“Sócrates:
– Dessa forma [concluo que] desejas que adicionemos algo ao que dissemos antes sobre a justiça quando dissemos que é justo tratar amigos bem e inimigos mal. Desejas que acrescentemos a isto que é justo tratar bem um amigo que é bom e prejudicar um inimigo que é mal?
Polemarco:
– Certo. Isso me parece satisfatório.
Sócrates:
– A função de um homem justo é, portanto, prejudicar quaisquer seres humanos?
Polemarco:
Certamente, ele deve causar dano àqueles que são tanto maus quanto seus inimigos.
Sócrates:
– Os cavalos se tornam melhores ou piores quando se lhes causa dano?
Polemarco:
– Piores.
Sócrates:
– Isso relativamente à excelência que torna bons os cães, ou a excelência que torna bons os cavalos?
Polemarco:
– A que torna bons os cavalos.
Sócrates:
– E quando se causa dano aos cães, esses se tornam piores na excelência que torna bons os cães, não aos cavalos?
Polemarco:
– Necessariamente.
Sócrates:
– Então, não deveríamos dizer o mesmo sobre os seres humanos, a saber, que quando danos são causados a eles tornam-se piores em relação à excelência humana?
Polemarco:
– De fato.
Sócrates:
– Mas a justiça não é uma excelência ou virtude humana?
Polemarco:
– Sim, é claro.
Sócrates:
– Consequentemente, pessoas que são prejudicadas devem se tornar mais injustas?
Polemarco:
– É o que parece.
Sócrates:
– Podem os músicos tornar as pessoas não musicais por meio da música?
Polemarco:
– Não podem.
Sócrates:
– E os praticantes de equitação podem tornar as pessoas avessas à equitação por meio da equitação?
Polemarco:
– Não.
Sócrates:
– Bem, então podem aqueles que são justos tornar injustas as pessoas por meio da justiça?
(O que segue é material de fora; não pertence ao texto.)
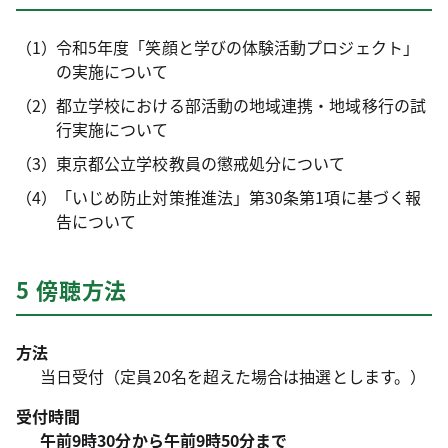
令和5年度「笑顔と学びの体験活動プロジェクト」
の実施について
都立学校における部活動の地域連携・地域移行の試
行実施について
東京都公立学校教員の懲戒処分について
「いじめ防止対策推進法」第30条第1項に基づく報
告について
5 傍聴方法
方法
当日受付（定員20名を超えた場合は抽選とします。）
受付時間
午前9時30分から午前9時50分まで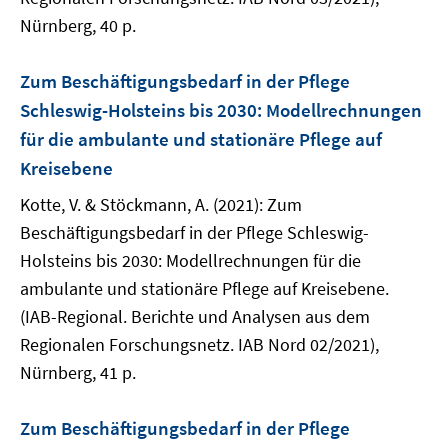
Nürnberg, 40 p.
Zum Beschäftigungsbedarf in der Pflege
Schleswig-Holsteins bis 2030: Modellrechnungen
für die ambulante und stationäre Pflege auf
Kreisebene
Kotte, V. & Stöckmann, A. (2021): Zum
Beschäftigungsbedarf in der Pflege Schleswig-
Holsteins bis 2030: Modellrechnungen für die
ambulante und stationäre Pflege auf Kreisebene.
(IAB-Regional. Berichte und Analysen aus dem
Regionalen Forschungsnetz. IAB Nord 02/2021),
Nürnberg, 41 p.
Zum Beschäftigungsbedarf in der Pflege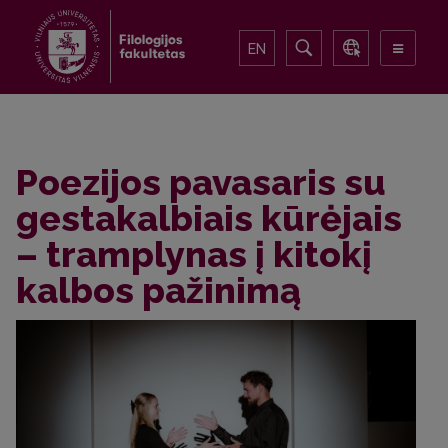
EN
Poezijos pavasaris su
gestakalbiais kūrėjais
– tramplynas į kitokį
kalbos pažinimą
Ou, em síntese, é possível que aqueles que são bons tornem más as pessoas por meio da virtude?
Polemarco:
– Impossível.
Sócrates:
– Não é função do calor arrefecer as coisas?
Polemarco:
– Sim.
Sócrates:
– Nem a função da secura umedecer as coisas, mas sim seu oposto?
Polemarco:
– Realmente.
Sócrates:
– Nem a função do bem causar dano, mas sim seu oposto?
Polemarco:
– É o que parece.
Sócrates:
– E uma pessoa justa é boa?
Polemarco:
– Certamente.
Sócrates:
– Então, Polemarco, não é função de uma pessoa justa prejudicar um amigo ou qualquer outra pessoa, sendo tal função a do seu oposto, ou seja, a pessoa injusta?
Polemarco:
– A meu ver, isso é inteiramente verdadeiro, Sócrates.
Sócrates:
– Se alguém nos diz, portanto, que é justo dar a cada um o que lhe é devido entendendo por isso que um homem justo deve causar dano aos seus inimigos e fazer o bem aos seus amigos, não se mostra sábio em dizê-lo, visto que o que diz não é verdadeiro, porque ficou claro para nós que nunca é justo causar dano a quem quer que seja.”
(Platão. A Justiça {Livro I d’A República}. São Paulo: Edipro, 2016; págs. 39-43)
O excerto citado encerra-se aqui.